From Custom-Fit to Portable: Bridging the Gap Between Synthesized and Engineered GPU Query Execution

Abstract

GPUs are increasingly used for analytical query processing, but developing GPU-based database engines that achieve the peak performance of the underlying hardware requires substantial research and engineering effort. A recent line of work argues that query processing should be synthesized, not engineered. In this scenario, instead of tuning a general-purpose engine to fit a workload, a large language model (LLM) generates code specialized to one query, one dataset, and one machine, thereby achieving an order-of-magnitude improvement in performance. This thesis, however, has so far been tested only on CPUs. In this work, we revisit the synthesize-versus-engineer debate for GPU analytics by answering three questions: (i) how good is synthesized GPU code?, (ii) why is it faster than engineered engines?, and (iii) how much of its advantage can be transferred back into a single, performance-portable engine?
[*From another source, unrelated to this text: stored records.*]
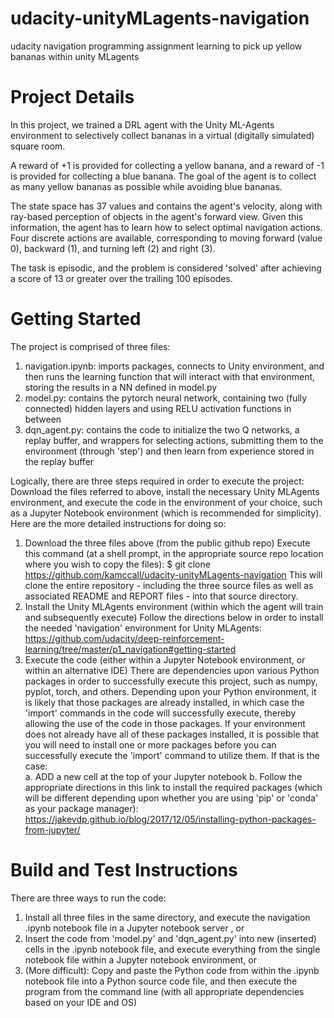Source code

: # udacity-unityMLagents-navigation
udacity navigation programming assignment learning to pick up yellow bananas within unity MLagents

# Project Details 
In this project, we trained a DRL agent with the Unity ML-Agents environment to selectively collect bananas in a virtual (digitally simulated) square room. 

A reward of +1 is provided for collecting a yellow banana, and a reward of -1 is provided for collecting a blue banana. The goal of the agent is to collect as many yellow bananas as possible while avoiding blue bananas.

The state space has 37 values and contains the agent's velocity, along with ray-based perception of objects in the agent's forward view. Given this information, the agent has to learn how to select optimal navigation actions. Four discrete actions are available, corresponding to moving forward (value 0), backward (1), and turning left (2) and right (3).

The task is episodic, and the problem is considered 'solved' after achieving a score of 13 or greater over the trailing 100 episodes.  

# Getting Started
The project is comprised of three files:
1. navigation.ipynb: imports packages, connects to Unity environment, and then runs the learning function that will interact with that environment, storing the results in a NN defined in model.py
2. model.py: contains the pytorch neural network, containing two (fully connected) hidden layers and using RELU activation functions in between
3. dqn_agent.py: contains the code to initialize the two Q networks, a replay buffer, and wrappers for selecting actions, submitting them to the environment (through 'step') and then learn from experience stored in the replay buffer

Logically, there are three steps required in order to execute the project: Download the files referred to above, install the necessary Unity MLAgents environment, and execute the code in the environment of your choice, such as a Jupyter Notebook environment (which is recommended for simplicity).  Here are the more detailed instructions for doing so:
1. Download the three files above (from the public github repo)
Execute this command (at a shell prompt, in the appropriate source repo location where you wish to copy the files):
$ git clone https://github.com/kamccall/udacity-unityMLagents-navigation
This will clone the entire repository - including the three source files as well as associated README and REPORT files - into that source directory. 
2. Install the Unity MLAgents environment (within which the agent will train and subsequently execute)
Follow the directions below in order to install the needed 'navigation' environment for Unity MLAgents:
https://github.com/udacity/deep-reinforcement-learning/tree/master/p1_navigation#getting-started
3. Execute the code (either within a Jupyter Notebook environment, or within an alternative IDE)
There are dependencies upon various Python packages in order to successfully execute this project, such as numpy, pyplot, torch, and others. Depending upon your Python environment, it is likely that those packages are already installed, in which case the 'import' commands in the code will successfully execute, thereby allowing the use of the code in those packages.
If your environment does not already have all of these packages installed, it is possible that you will need to install one or more packages before you can successfully execute the 'import' command to utilize them.  If that is the case:  
a. ADD a new cell at the top of your Jupyter notebook
b. Follow the appropriate directions in this link to install the required packages (which will be different depending upon whether you are using 'pip' or 'conda' as your package manager): https://jakevdp.github.io/blog/2017/12/05/installing-python-packages-from-jupyter/

# Build and Test Instructions
There are three ways to run the code:
1. Install all three files in the same directory, and execute the navigation .ipynb notebook file in a Jupyter notebook server , or
2. Insert the code from 'model.py' and 'dqn_agent.py' into new (inserted) cells in the .ipynb notebook file, and execute everything from the single notebook file within a Jupyter notebook environment, or
3. (More difficult): Copy and paste the Python code from within the .ipynb notebook file into a Python source code file, and then execute the program from the command line (with all appropriate dependencies based on your IDE and OS)

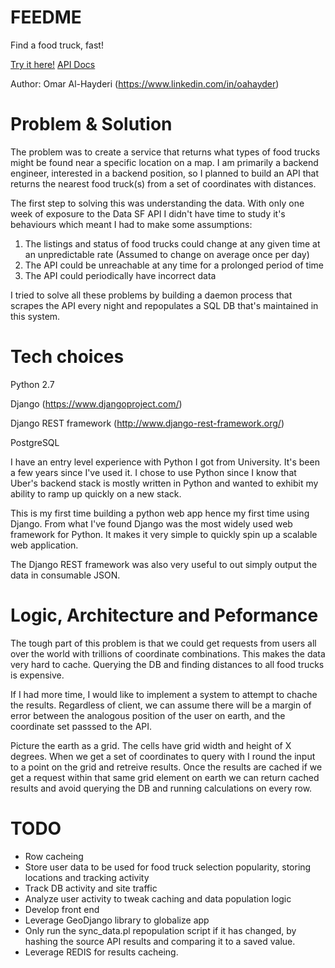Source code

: # FEEDME
Find a food truck, fast!

[Try it here!](https://arcane-beach-1328.herokuapp.com/proximitysearch/nearby/37.794656/-122.424326?count=10&format=json)
[API Docs](https://arcane-beach-1328.herokuapp.com/proximitysearch/docs)

Author: Omar Al-Hayderi (https://www.linkedin.com/in/oahayder)

# Problem & Solution
The problem was to create a service that returns what types of food trucks might be found near a specific location on a map. I am primarily a backend engineer, interested in a backend position, so I planned to build an API that returns the nearest food truck(s) from a set of coordinates with distances.

The first step to solving this was understanding the data. With only one week of exposure to the Data SF API I didn't have time to study it's behaviours which meant I had to make some assumptions:

1. The listings and status of food trucks could change at any given time at an unpredictable rate (Assumed to change on average once per day)
2. The API could be unreachable at any time for a prolonged period of time
3. The API could periodically have incorrect data

I tried to solve all these problems by building a daemon process that scrapes the API every night and repopulates a SQL DB that's maintained in this system.

# Tech choices
Python 2.7

Django (https://www.djangoproject.com/)

Django REST framework (http://www.django-rest-framework.org/)

PostgreSQL

I have an entry level experience with Python I got from University. It's been a few years since I've used it. I chose to use Python since I know that Uber's backend stack is mostly written in Python and wanted to exhibit my ability to ramp up quickly on a new stack.

This is my first time building a python web app hence my first time using Django. From what I've found Django was the most widely used web framework for Python. It makes it very simple to quickly spin up a scalable web application.

The Django REST framework was also very useful to out simply output the data in consumable JSON.

# Logic, Architecture and Peformance
The tough part of this problem is that we could get requests from users all over the world with trillions of coordinate combinations. This makes the data very hard to cache. Querying the DB and finding distances to all food trucks is expensive. 

If I had more time, I would like to implement a system to attempt to chache the results. Regardless of client, we can assume there will be a margin of error between the analogous position of the user on earth, and the coordinate set passsed to the API. 

Picture the earth as a grid. The cells have grid width and height of X degrees. When we get a set of coordinates to query with I round the input to a point on the grid and retreive results. Once the results are cached if we get a request within that same grid element on earth we can return cached results and avoid querying the DB and running calculations on every row.

# TODO
* Row cacheing
* Store user data to be used for food truck selection popularity, storing locations and tracking activity
* Track DB activity and site traffic
* Analyze user activity to tweak caching and data population logic
* Develop front end
* Leverage GeoDjango library to globalize app
* Only run the sync_data.pl repopulation script if it has changed, by hashing the source API results and comparing it to a saved value.
* Leverage REDIS for results cacheing.
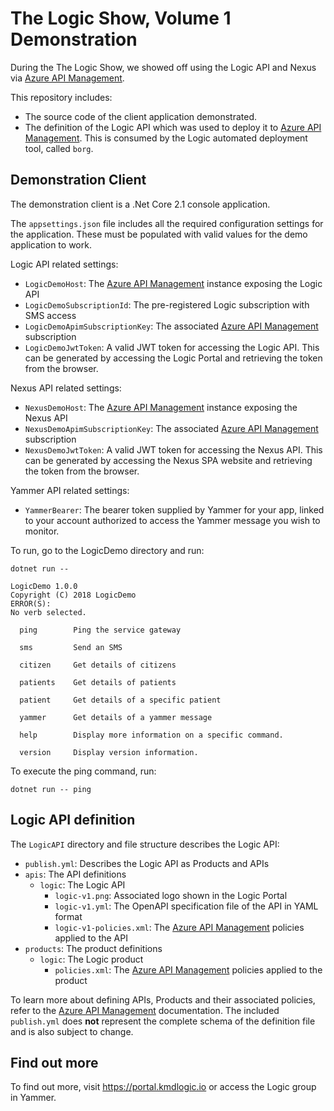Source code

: # The Logic Show, Volume 1 Demonstration

During the The Logic Show, we showed off using the Logic API and Nexus via [Azure API Management].

This repository includes:

- The source code of the client application demonstrated.
- The definition of the Logic API which was used to deploy it to [Azure API Management]. This is consumed by the Logic automated deployment tool, called `borg`.

## Demonstration Client

The demonstration client is a .Net Core 2.1 console application.

The `appsettings.json` file includes all the required configuration settings for the application. These must be populated with valid values for the demo application to work.

Logic API related settings:

- `LogicDemoHost`: The [Azure API Management] instance exposing the Logic API
- `LogicDemoSubscriptionId`: The pre-registered Logic subscription with SMS access
- `LogicDemoApimSubscriptionKey`: The associated [Azure API Management] subscription
- `LogicDemoJwtToken`: A valid JWT token for accessing the Logic API. This can be generated by accessing the Logic Portal and retrieving the token from the browser.

Nexus API related settings:

- `NexusDemoHost`: The [Azure API Management] instance exposing the Nexus API
- `NexusDemoApimSubscriptionKey`: The associated [Azure API Management] subscription
- `NexusDemoJwtToken`: A valid JWT token for accessing the Nexus API. This can be generated by accessing the Nexus SPA website and retrieving the token from the browser.

Yammer API related settings:

- `YammerBearer`: The bearer token supplied by Yammer for your app, linked to your account authorized to access the Yammer message you wish to monitor.

To run, go to the LogicDemo directory and run:

`dotnet run --`

```text
LogicDemo 1.0.0
Copyright (C) 2018 LogicDemo
ERROR(S):
No verb selected.

  ping        Ping the service gateway

  sms         Send an SMS

  citizen     Get details of citizens

  patients    Get details of patients

  patient     Get details of a specific patient

  yammer      Get details of a yammer message

  help        Display more information on a specific command.

  version     Display version information.
```

To execute the ping command, run:

`dotnet run -- ping`

## Logic API definition

The `LogicAPI` directory and file structure describes the Logic API:

- `publish.yml`: Describes the Logic API as Products and APIs
- `apis`: The API definitions
  - `logic`: The Logic API
    - `logic-v1.png`: Associated logo shown in the Logic Portal
    - `logic-v1.yml`: The OpenAPI specification file of the API in YAML format
    - `logic-v1-policies.xml`: The [Azure API Management] policies applied to the API
- `products`: The product definitions
  - `logic`: The Logic product
    - `policies.xml`: The [Azure API Management] policies applied to the product

 To learn more about defining APIs, Products and their associated policies, refer to the [Azure API Management] documentation. The included `publish.yml` does **not** represent the complete schema of the definition file and is also subject to change.

[Azure API Management]: https://azure.microsoft.com/en-us/services/api-management

## Find out more

To find out more, visit https://portal.kmdlogic.io or access the Logic group in Yammer.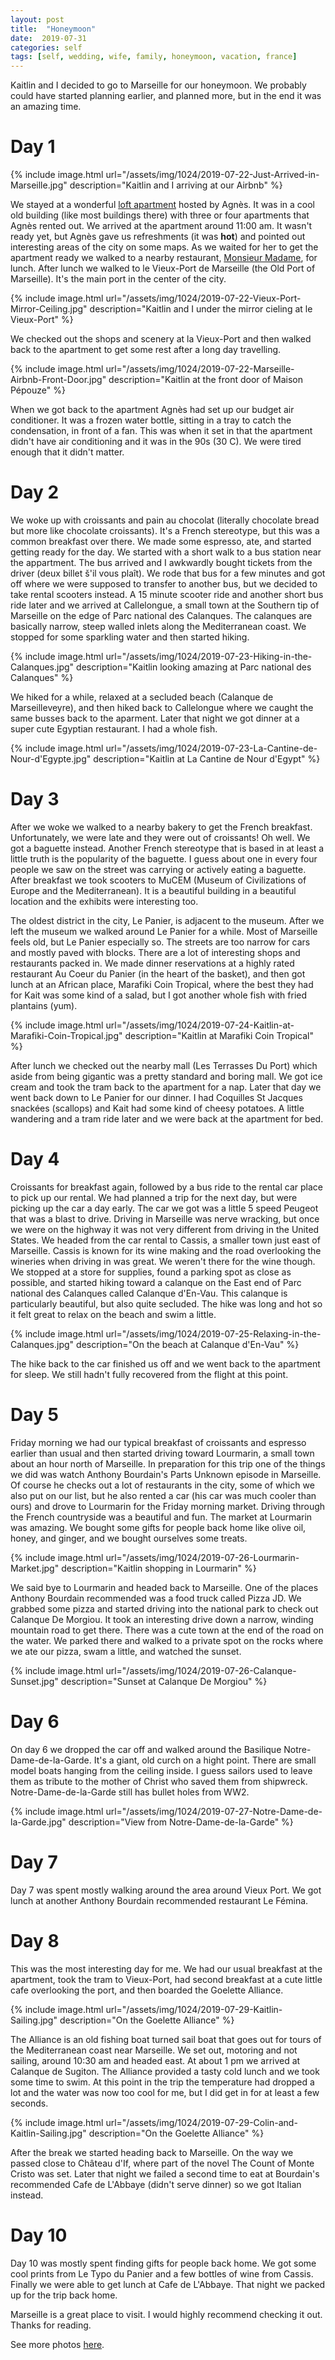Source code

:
 ```yaml
---
layout: post
title:  "Honeymoon"
date:  2019-07-31
categories: self
tags: [self, wedding, wife, family, honeymoon, vacation, france]
---
```


Kaitlin and I decided to go to Marseille for our honeymoon. We probably could have started planning earlier, and planned more, but in the end it was an amazing time.

# Day 1

{% include image.html url="/assets/img/1024/2019-07-22-Just-Arrived-in-Marseille.jpg" description="Kaitlin and I arriving at our Airbnb" %}

We stayed at a wonderful [loft apartment](https://www.airbnb.com/rooms/18008888?s=67&shared_item_type=1&virality_entry_point=1&sharer_id=240584451&unique_share_id=5d008c1b-dc50-45c3-afd4-12a609dc6f14) hosted by Agnès. It was in a cool old building (like most buildings there) with three or four apartments that Agnès rented out. We arrived at the apartment around 11:00 am. It wasn't ready yet, but Agnès gave us refreshments (it was **hot**) and pointed out interesting areas of the city on some maps. As we waited for her to get the apartment ready we walked to a nearby restaurant, [Monsieur Madame](https://www.facebook.com/Monsieur-Madame-853998998003356/), for lunch. After lunch we walked to le Vieux-Port de Marseille (the Old Port of Marseille). It's the main port in the center of the city.

{% include image.html url="/assets/img/1024/2019-07-22-Vieux-Port-Mirror-Ceiling.jpg" description="Kaitlin and I under the mirror cieling at le Vieux-Port" %}

We checked out the shops and scenery at la Vieux-Port and then walked back to the apartment to get some rest after a long day travelling.

{% include image.html url="/assets/img/1024/2019-07-22-Marseille-Airbnb-Front-Door.jpg" description="Kaitlin at the front door of Maison Pépouze" %}

When we got back to the apartment Agnès had set up our budget air conditioner. It was a frozen water bottle, sitting in a tray to catch the condensation, in front of a fan. This was when it set in that the apartment didn't have air conditioning and it was in the 90s (30 C). We were tired enough that it didn't matter.

# Day 2

We woke up with croissants and pain au chocolat (literally chocolate bread but more like chocolate croissants). It's a French stereotype, but this was a common breakfast over there. We made some espresso, ate, and started getting ready for the day. We started with a short walk to a bus station near the appartment. The bus arrived and I awkwardly bought tickets from the driver (deux billet š'il vous plaît). We rode that bus for a few minutes and got off where we were supposed to transfer to another bus, but we decided to take rental scooters instead. A 15 minute scooter ride and another short bus ride later and we arrived at Callelongue, a small town at the Southern tip of Marseille on the edge of Parc national des Calanques. The calanques are basically narrow, steep walled inlets along the Mediterranean coast. We stopped for some sparkling water and then started hiking.

{% include image.html url="/assets/img/1024/2019-07-23-Hiking-in-the-Calanques.jpg" description="Kaitlin looking amazing at Parc national des Calanques" %}

We hiked for a while, relaxed at a secluded beach (Calanque de Marseilleveyre), and then hiked back to Callelongue where we caught the same busses back to the aparment. Later that night we got dinner at a super cute Egyptian restaurant. I had a whole fish.

{% include image.html url="/assets/img/1024/2019-07-23-La-Cantine-de-Nour-d'Egypte.jpg" description="Kaitlin at La Cantine de Nour d'Egypt" %}

# Day 3

After we woke we walked to a nearby bakery to get the French breakfast. Unfortunately, we were late and they were out of croissants! Oh well. We got a baguette instead. Another French stereotype that is based in at least a little truth is the popularity of the baguette. I guess about one in every four people we saw on the street was carrying or actively eating a baguette. After breakfast we took scooters to MuCEM (Museum of Civilizations of Europe and the Mediterranean). It is a beautiful building in a beautiful location and the exhibits were interesting too.

The oldest district in the city, Le Panier, is adjacent to the museum. After we left the museum we walked around Le Panier for a while. Most of Marseille feels old, but Le Panier especially so. The streets are too narrow for cars and mostly paved with blocks. There are a lot of interesting shops and restaurants packed in. We made dinner reservations at a highly rated restaurant Au Coeur du Panier (in the heart of the basket), and then got lunch at an African place, Marafiki Coin Tropical, where the best they had for Kait was some kind of a salad, but I got another whole fish with fried plantains (yum). 

{% include image.html url="/assets/img/1024/2019-07-24-Kaitlin-at-Marafiki-Coin-Tropical.jpg" description="Kaitlin at Marafiki Coin Tropical" %}

After lunch we checked out the nearby mall (Les Terrasses Du Port) which aside from being gigantic was a pretty standard and boring mall. We got ice cream and took the tram back to the apartment for a nap. Later that day we went back down to Le Panier for our dinner. I had Coquilles St Jacques snackées (scallops) and Kait had some kind of cheesy potatoes. A little wandering and a tram ride later and we were back at the apartment for bed.

# Day 4

Croissants for breakfast again, followed by a bus ride to the rental car place to pick up our rental. We had planned a trip for the next day, but were picking up the car a day early. The car we got was a little 5 speed Peugeot that was a blast to drive. Driving in Marseille was nerve wracking, but once we were on the highway it was not very different from driving in the United States. We headed from the car rental to Cassis, a smaller town just east of Marseille. Cassis is known for its wine making and the road overlooking the wineries when driving in was great. We weren't there for the wine though. We stopped at a store for supplies, found a parking spot as close as possible, and started hiking toward a calanque on the East end of Parc national des Calanques called Calanque d'En-Vau. This calanque is particularly beautiful, but also quite secluded. The hike was long and hot so it felt great to relax on the beach and swim a little.

{% include image.html url="/assets/img/1024/2019-07-25-Relaxing-in-the-Calanques.jpg" description="On the beach at Calanque d'En-Vau" %}

The hike back to the car finished us off and we went back to the apartment for sleep. We still hadn't fully recovered from the flight at this point.

# Day 5

Friday morning we had our typical breakfast of croissants and espresso earlier than usual and then started driving toward Lourmarin, a small town about an hour north of Marseille. In preparation for this trip one of the things we did was watch Anthony Bourdain's Parts Unknown episode in Marseille. Of course he checks out a lot of restaurants in the city, some of which we also put on our list, but he also rented a car (his car was much cooler than ours) and drove to Lourmarin for the Friday morning market. Driving through the French countryside was a beautiful and fun. The market at Lourmarin was amazing. We bought some gifts for people back home like olive oil, honey, and ginger, and we bought ourselves some treats.

{% include image.html url="/assets/img/1024/2019-07-26-Lourmarin-Market.jpg" description="Kaitlin shopping in Lourmarin" %}

We said bye to Lourmarin and headed back to Marseille. One of the places Anthony Bourdain recommended was a food truck called Pizza JD. We grabbed some pizza and started driving into the national park to check out Calanque De Morgiou. It took an interesting drive down a narrow, winding mountain road to get there. There was a cute town at the end of the road on the water. We parked there and walked to a private spot on the rocks where we ate our pizza, swam a little, and watched the sunset.

{% include image.html url="/assets/img/1024/2019-07-26-Calanque-Sunset.jpg" description="Sunset at Calanque De Morgiou" %}

# Day 6

On day 6 we dropped the car off and walked around the Basilique Notre-Dame-de-la-Garde. It's a giant, old curch on a hight point. There are small model boats hanging from the ceiling inside. I guess sailors used to leave them as tribute to the mother of Christ who saved them from shipwreck. Notre-Dame-de-la-Garde still has bullet holes from WW2.

{% include image.html url="/assets/img/1024/2019-07-27-Notre-Dame-de-la-Garde.jpg" description="View from Notre-Dame-de-la-Garde" %}

# Day 7

Day 7 was spent mostly walking around the area around Vieux Port. We got lunch at another Anthony Bourdain recommended restaurant Le Fémina.

# Day 8

This was the most interesting day for me. We had our usual breakfast at the apartment, took the tram to Vieux-Port, had second breakfast at a cute little cafe overlooking the port, and then boarded the Goelette Alliance.

{% include image.html url="/assets/img/1024/2019-07-29-Kaitlin-Sailing.jpg" description="On the Goelette Alliance" %}

The Alliance is an old fishing boat turned sail boat that goes out for tours of the Mediterranean coast near Marseille. We set out, motoring and not sailing, around 10:30 am and headed east. At about 1 pm we arrived at Calanque de Sugiton. The Alliance provided a tasty cold lunch and we took some time to swim. At this point in the trip the temperature had dropped a lot and the water was now too cool for me, but I did get in for at least a few seconds.

{% include image.html url="/assets/img/1024/2019-07-29-Colin-and-Kaitlin-Sailing.jpg" description="On the Goelette Alliance" %}

After the break we started heading back to Marseille. On the way we passed close to Château d'If, where part of the novel The Count of Monte Cristo was set. Later that night we failed a second time to eat at Bourdain's recommended Cafe de L'Abbaye (didn't serve dinner) so we got Italian instead.

# Day 10

Day 10 was mostly spent finding gifts for people back home. We got some cool prints from Le Typo du Panier and a few bottles of wine from Cassis. Finally we were able to get lunch at Cafe de L'Abbaye. That night we packed up for the trip back home. 

Marseille is a great place to visit. I would highly recommend checking it out. Thanks for reading.

See more photos [here](/gallery).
To answer the first question, we present SHADB, an LLM-based synthesis framework that generates optimized CUDA or HIP kernels using an automated, profile-guided optimization loop. Using SHADB, we show that the synthesized code approaches the memory-bandwidth ceiling and outperforms a state-of-the-art JIT-compiled GPU database engine (HeavyDB) by 7.4× on SSB SF100. To answer the second question, we decompose this performance gap and systematically classify optimizations as generalizable or workload-specific. Finally, to answer the third question, we integrate these generalizable optimizations into SYCLDB, a performance-portable engine written entirely in the open SYCL programming model. Using optimized SYCLDB, we show that it is possible to substantially bridge the gap to synthesized code (within 1.27× total execution time) while retaining workload-level generality and hardware-level performance portability.